# RECORDS TO PROCESS
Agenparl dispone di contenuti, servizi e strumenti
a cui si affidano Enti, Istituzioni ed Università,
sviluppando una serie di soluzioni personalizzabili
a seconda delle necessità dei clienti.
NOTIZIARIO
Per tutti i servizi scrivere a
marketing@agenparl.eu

# EXERCISE
Print the records again in their entirety, character for character.

# RESPONSE
Agenparl dispone di contenuti, servizi e strumenti
a cui si affidano Enti, Istituzioni ed Università,
sviluppando una serie di soluzioni personalizzabili
a seconda delle necessità dei clienti.
NOTIZIARIO
Per tutti i servizi scrivere a
marketing@agenparl.eu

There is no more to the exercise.